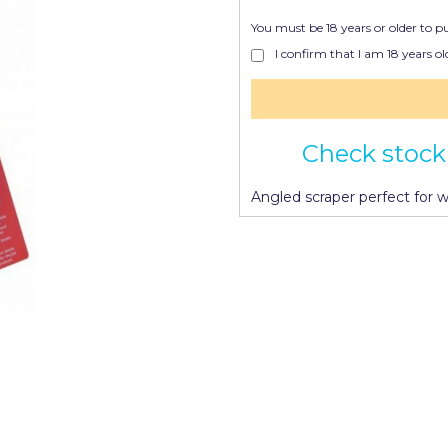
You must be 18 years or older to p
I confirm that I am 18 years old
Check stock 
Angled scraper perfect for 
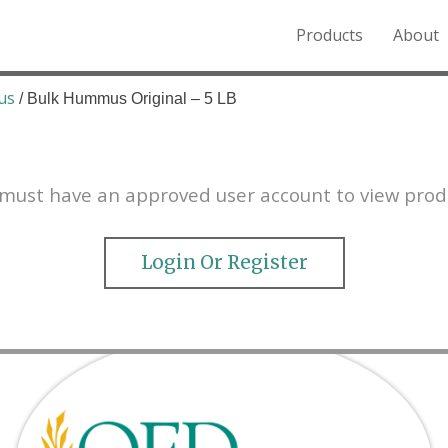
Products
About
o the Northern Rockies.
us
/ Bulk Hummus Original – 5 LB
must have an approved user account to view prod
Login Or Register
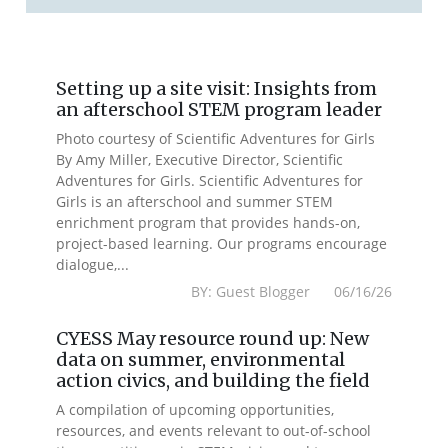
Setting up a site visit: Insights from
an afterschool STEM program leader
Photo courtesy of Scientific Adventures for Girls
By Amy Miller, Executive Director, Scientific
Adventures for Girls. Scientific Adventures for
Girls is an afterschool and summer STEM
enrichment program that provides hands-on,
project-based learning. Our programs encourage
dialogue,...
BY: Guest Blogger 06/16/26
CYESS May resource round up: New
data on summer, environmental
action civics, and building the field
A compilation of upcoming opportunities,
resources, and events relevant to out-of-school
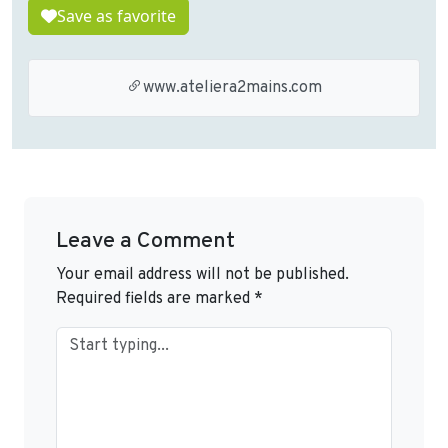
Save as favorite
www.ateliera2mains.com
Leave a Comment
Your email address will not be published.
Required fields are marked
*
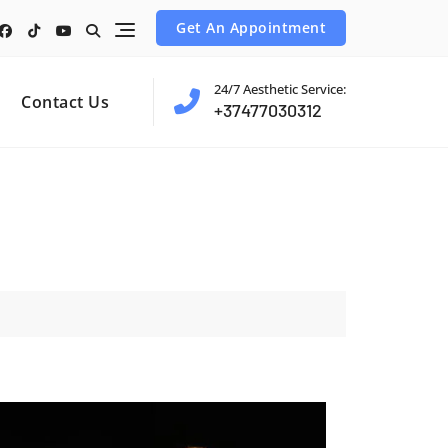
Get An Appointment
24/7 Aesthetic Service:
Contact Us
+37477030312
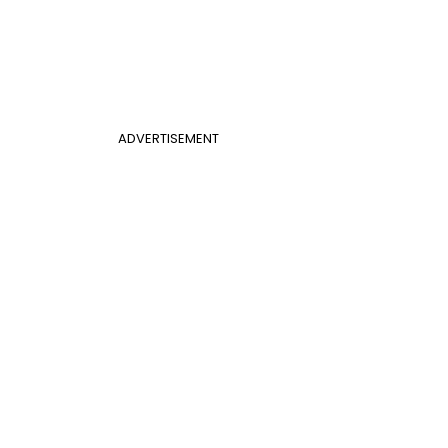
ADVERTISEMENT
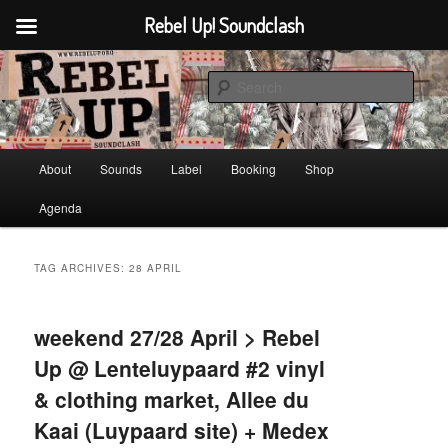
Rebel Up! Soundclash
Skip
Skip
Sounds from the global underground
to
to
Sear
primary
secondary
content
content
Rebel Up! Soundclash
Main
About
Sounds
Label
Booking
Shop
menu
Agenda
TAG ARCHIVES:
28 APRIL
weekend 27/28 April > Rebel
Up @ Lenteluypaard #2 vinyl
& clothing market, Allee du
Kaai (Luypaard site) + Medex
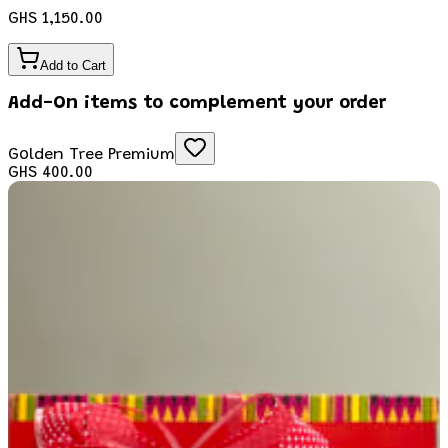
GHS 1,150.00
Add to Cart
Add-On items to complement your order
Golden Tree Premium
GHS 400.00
_ _ _
■ **Assigned task**
An exact copy of the listing is required, excluding any pictures.

■ **Solution to the problem**
You must be 18 years or older to p
I confirm that I am 18 years old
Check stock 
Angled scraper perfect for 
Products
About
o the Northern Rockies.
us
/ Bulk Hummus Original – 5 LB
must have an approved user account to view prod
Login Or Register
Setting up a site visit: Insights from
an afterschool STEM program leader
Photo courtesy of Scientific Adventures for Girls
By Amy Miller, Executive Director, Scientific
Adventures for Girls. Scientific Adventures for
Girls is an afterschool and summer STEM
enrichment program that provides hands-on,
project-based learning. Our programs encourage
dialogue,...
BY: Guest Blogger 06/16/26
CYESS May resource round up: New
data on summer, environmental
action civics, and building the field
A compilation of upcoming opportunities,
resources, and events relevant to out-of-school
Save as favorite
www.ateliera2mains.com
Leave a Comment
Your email address will not be published.
Required fields are marked
*
Get An Appointment
24/7 Aesthetic Service:
Contact Us
+37477030312
ADVERTISEMENT
Rebel Up! Soundclash
Skip
Skip
Sounds from the global underground
to
to
Sear
primary
secondary
content
content
Rebel Up! Soundclash
Main
About
Sounds
Label
Booking
Shop
menu
Agenda
TAG ARCHIVES:
28 APRIL
weekend 27/28 April > Rebel
Up @ Lenteluypaard #2 vinyl
& clothing market, Allee du
Kaai (Luypaard site) + Medex
GHS 1,150.00
Add to Cart
Add-On items to complement your order
Golden Tree Premium
GHS 400.00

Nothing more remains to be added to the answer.